The population structure of the 1479 accessions was inferred using ADMIXTURE based on 188,637 SNPs with even distribution sampled from the 6,428,770 well-imputed SNPs (missing data ≤20%). In SNP selection, we divided the genome into ~3.8 kb regions, at most two SNPs with minor allele frequencies (MAF) ≥0.01 were randomly chosen for each region. Parameter of the number of ancient clusters K was set from 2 to 7 to obtain different inferences. Each accession was classified based on its maximum subpopulation component. Accessions with the maximum subpopulation component value differing from the secondary value less than 0.4 were classified as intermediate.
When K=2, accessions were divided into indica and japonica varietal groups.
At K=3, the aus cluster (Aus) appeared within the indica varietal group.
At K=4, the indica were further divided into two sub groups (indica I and indica II, also denote as IndI and IndII), indica accessions with similar components of IndI and IndII (<0.4) were classified as Indica Intermediate.

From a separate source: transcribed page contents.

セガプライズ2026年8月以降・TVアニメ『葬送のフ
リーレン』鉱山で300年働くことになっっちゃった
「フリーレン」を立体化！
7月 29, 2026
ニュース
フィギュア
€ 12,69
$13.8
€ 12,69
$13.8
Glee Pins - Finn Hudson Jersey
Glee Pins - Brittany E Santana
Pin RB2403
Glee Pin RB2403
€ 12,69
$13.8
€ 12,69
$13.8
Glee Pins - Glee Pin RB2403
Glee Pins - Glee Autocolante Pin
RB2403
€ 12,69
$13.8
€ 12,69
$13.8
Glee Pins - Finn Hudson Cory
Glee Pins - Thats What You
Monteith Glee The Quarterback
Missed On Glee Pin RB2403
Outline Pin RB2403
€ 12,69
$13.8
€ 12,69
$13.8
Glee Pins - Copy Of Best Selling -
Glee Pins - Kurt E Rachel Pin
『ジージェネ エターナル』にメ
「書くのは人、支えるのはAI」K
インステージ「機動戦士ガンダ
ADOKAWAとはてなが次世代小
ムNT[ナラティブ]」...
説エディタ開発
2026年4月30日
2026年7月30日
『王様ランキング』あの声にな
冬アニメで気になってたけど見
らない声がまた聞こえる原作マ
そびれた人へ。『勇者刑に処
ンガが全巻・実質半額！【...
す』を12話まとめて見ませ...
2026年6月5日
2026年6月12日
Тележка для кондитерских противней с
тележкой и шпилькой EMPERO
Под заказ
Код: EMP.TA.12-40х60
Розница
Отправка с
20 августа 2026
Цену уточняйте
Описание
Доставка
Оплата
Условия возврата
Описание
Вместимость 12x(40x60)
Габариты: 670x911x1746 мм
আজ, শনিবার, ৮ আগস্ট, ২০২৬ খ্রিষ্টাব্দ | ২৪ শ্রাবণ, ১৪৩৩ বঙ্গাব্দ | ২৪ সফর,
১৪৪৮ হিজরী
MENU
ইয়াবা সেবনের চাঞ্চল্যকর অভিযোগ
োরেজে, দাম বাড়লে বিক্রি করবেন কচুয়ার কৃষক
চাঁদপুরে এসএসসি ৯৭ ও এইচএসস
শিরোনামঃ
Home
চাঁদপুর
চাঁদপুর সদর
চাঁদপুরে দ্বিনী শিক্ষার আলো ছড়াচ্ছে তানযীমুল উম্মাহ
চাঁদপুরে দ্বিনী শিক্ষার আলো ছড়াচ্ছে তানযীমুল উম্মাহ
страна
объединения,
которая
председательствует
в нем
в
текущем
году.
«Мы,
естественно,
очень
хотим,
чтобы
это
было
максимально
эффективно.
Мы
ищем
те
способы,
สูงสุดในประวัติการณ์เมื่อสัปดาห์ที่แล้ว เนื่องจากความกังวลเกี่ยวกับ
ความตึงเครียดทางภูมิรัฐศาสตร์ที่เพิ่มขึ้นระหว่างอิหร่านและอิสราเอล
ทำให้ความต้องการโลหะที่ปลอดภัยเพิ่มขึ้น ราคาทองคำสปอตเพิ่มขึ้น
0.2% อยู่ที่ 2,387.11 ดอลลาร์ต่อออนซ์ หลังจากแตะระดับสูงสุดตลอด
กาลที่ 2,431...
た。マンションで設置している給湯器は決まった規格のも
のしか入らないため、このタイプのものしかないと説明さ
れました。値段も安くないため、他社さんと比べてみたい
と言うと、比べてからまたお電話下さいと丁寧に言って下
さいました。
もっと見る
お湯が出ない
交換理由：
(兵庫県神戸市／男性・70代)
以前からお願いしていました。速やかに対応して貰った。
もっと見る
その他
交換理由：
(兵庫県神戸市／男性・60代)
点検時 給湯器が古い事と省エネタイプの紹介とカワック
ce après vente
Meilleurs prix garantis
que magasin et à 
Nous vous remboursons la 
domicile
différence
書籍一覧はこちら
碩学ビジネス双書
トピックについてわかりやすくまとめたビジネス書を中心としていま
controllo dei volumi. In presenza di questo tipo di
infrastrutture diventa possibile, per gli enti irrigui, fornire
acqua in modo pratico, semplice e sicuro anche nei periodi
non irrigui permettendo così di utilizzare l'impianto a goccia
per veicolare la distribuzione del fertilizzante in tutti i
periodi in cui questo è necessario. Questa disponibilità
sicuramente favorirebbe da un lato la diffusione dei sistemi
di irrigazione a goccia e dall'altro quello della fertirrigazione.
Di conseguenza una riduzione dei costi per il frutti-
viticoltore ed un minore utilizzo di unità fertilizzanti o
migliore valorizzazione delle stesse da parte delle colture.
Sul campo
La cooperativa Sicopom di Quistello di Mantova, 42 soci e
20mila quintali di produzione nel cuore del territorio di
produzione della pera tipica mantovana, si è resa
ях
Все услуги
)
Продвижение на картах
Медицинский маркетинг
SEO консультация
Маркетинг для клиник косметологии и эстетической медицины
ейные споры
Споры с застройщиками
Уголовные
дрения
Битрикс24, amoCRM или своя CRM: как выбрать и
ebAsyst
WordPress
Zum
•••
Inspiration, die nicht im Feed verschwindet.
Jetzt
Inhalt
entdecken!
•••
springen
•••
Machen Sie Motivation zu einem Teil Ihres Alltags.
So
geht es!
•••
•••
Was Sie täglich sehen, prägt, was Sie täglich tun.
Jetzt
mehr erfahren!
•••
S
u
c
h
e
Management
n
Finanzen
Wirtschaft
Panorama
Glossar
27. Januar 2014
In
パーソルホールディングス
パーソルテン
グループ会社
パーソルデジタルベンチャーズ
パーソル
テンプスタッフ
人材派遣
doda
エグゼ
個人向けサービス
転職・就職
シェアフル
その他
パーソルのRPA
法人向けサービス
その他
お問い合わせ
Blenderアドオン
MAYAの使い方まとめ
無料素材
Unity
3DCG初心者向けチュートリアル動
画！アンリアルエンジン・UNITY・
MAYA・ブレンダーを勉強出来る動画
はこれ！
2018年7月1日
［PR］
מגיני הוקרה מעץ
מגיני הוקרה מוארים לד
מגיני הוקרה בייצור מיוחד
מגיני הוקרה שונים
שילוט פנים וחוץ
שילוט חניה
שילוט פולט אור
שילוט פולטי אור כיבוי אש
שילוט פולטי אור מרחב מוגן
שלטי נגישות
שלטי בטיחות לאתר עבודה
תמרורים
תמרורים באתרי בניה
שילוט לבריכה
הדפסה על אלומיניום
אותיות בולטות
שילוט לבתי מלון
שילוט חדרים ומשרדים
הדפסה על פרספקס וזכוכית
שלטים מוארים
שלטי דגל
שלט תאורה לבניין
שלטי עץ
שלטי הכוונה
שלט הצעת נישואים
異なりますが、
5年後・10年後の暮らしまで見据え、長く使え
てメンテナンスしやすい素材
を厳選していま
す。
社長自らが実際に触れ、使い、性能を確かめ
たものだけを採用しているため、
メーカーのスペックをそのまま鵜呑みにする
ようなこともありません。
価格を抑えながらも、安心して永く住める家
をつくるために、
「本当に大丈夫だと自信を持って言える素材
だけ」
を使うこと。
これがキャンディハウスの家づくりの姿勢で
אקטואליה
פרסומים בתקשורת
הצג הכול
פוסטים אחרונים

At K=5, japonica were divided into two sub groups, corresponding to tropical japonica (TrJ) and temperate japonica (TeJ), japonica accessions with similar components of TeJ and TrJ (<0.4) were classified as Japonica Intermediate.
At K=6, an independent group (VI) emerged, which is an intermediate group between indica and japonica. Only fourteen accessions belonged to VI and we found that nine of them were with mutated fragrance gene fgr, which suggested that VI is corresponding to Group V/Aromatic group reported in other studies (Glaszmann et al. Theor Appl Genet, 1987, 74: 21-30; 1. Garris et al. Genetics, 2005, 169: 1631-1638).
The set of 529 rice accessions sequenced in this study was accordingly classified into 98 IndI, 105 IndII, 92 indica intermediate, 91 TeJ, 44 TrJ, 21 japonica intermediate, 46 Aus, 14 VI, and 18 intermediate, and the set of 950 rice accessions sequenced by Huang et al. was divided into 283 IndI, 111 IndII, 120 indica intermediate, 287 TeJ, 54 TrJ, 50 japonica intermediate, 21 Aus, and 24 intermediate. The details of classification and values of subpopulation component can be queried in Cultivar Information page.


Figure 1. Neighbor-joining tree of 1479 accessions constructed from matching distance of 188,637 even-distributed and randomly selected SNPs. Different subpopulations, indica I (IndI), indica II (IndII), Aus, temperate japonica (TeJ) and tropical japonica (TrJ) are shown in different color and the numbers of accessions in each subpopulation are marked. In this figure, the number of accessions of Intemediate contains VI group (denotes in purple).




Figure 2. The distribution of the estimated subpopulation components for each accession analyzing by ADMIXTURE under different assumptions of ancient clusters K = 2 to 7 for 1479 accessions.